Open Letter to My Biological Sister


Polaroid self-portrait circa 1990

I have a hard time calling you "Dear." I have a hard time calling you "sister."

It's been over seven years since we've seen each other. It's been at least three years, maybe four since we've spoken on the phone. I don't know, I've lost track.

It's been six months since I messaged you on your birthday. It's been two months since you didn't message me on my birthday.

At some point, you decided to break free from me. I don't know when. I didn't notice.

I'm glad you don't need me anymore.

We grew up 15 months apart, nearly the same size, wearing the same furry winter coats - so much so that we were always mistaken as twins. As much as you always wanted to be the older sister, you were always sensitive, naive, intimidated by and shrinking away from everything. You waited in vain for our parents to bestow privileges on you, but they were too busy manipulating us and pitting us against each other. They considered every permission a favor, every gift a loan. We owed them for our miserable lives, lives we never wanted despite Twinkies for breakfast and Barbie Doll Dreamhouses.

You always thought if you were a better daughter, our family wouldn't be falling apart.

You always thought if I could just be quiet, our mother wouldn't scream and cry all the time, threatening to drown herself in a warm bath.

I could not just be quiet.

I seized life, demanded freedom and lipstick and pantyhose and chorus and drama club, despite the emotionally bankrupting line of credit that I racked up with them.

Throughout our lives sequestered in that house together, I would wonder from day to day if I would be your best friend or your worst enemy. When I cried myself to sleep nearly every night, you told me to shut up because I was keeping you up. When you stayed at home the nights of your proms, I acted out the entire Grease soundtrack in our basement to entertain you.

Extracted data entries
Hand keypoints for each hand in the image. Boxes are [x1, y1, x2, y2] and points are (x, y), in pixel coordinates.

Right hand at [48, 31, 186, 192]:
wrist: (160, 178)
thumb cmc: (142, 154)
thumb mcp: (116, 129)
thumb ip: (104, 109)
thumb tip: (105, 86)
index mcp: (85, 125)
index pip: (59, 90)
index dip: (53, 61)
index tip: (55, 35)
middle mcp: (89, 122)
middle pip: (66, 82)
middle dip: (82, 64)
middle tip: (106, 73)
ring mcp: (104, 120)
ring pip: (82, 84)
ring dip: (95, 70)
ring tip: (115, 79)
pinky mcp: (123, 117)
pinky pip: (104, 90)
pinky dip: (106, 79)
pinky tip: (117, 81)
---
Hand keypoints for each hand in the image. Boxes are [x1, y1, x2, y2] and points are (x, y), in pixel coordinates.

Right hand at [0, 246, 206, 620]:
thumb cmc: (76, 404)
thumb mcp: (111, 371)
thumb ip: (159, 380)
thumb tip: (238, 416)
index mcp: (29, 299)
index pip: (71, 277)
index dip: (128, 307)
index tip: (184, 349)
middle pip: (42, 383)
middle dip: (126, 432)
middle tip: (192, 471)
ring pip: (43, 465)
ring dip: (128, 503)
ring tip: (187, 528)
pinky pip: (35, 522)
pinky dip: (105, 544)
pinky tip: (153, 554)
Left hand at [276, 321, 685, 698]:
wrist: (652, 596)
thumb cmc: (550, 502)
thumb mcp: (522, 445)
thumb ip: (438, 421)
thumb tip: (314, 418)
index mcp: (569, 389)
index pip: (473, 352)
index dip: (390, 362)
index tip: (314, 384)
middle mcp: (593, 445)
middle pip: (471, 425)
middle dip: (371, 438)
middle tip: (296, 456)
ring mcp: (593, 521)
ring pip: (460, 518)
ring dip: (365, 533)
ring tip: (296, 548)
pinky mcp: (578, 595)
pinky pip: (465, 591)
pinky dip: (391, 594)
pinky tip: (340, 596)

- [Problems to solve]
**A)** Reproduce the passage of the letter from "I'm glad you" to "be falling apart.".
**B)** Answer these questions about the letter.
(i) How many months apart did the two sisters grow up?
(ii) How long ago did the writer message the sister on her birthday?
(iii) What did the writer act out in the basement on the nights of the sister's proms?
Rely only on the letter, not on the items.

- [Task results]
**A)**
I'm glad you don't need me anymore.

We grew up 15 months apart, nearly the same size, wearing the same furry winter coats - so much so that we were always mistaken as twins. As much as you always wanted to be the older sister, you were always sensitive, naive, intimidated by and shrinking away from everything. You waited in vain for our parents to bestow privileges on you, but they were too busy manipulating us and pitting us against each other. They considered every permission a favor, every gift a loan. We owed them for our miserable lives, lives we never wanted despite Twinkies for breakfast and Barbie Doll Dreamhouses.

You always thought if you were a better daughter, our family wouldn't be falling apart.

**B)**
(i) 15 months
(ii) Six months ago
(iii) The entire Grease soundtrack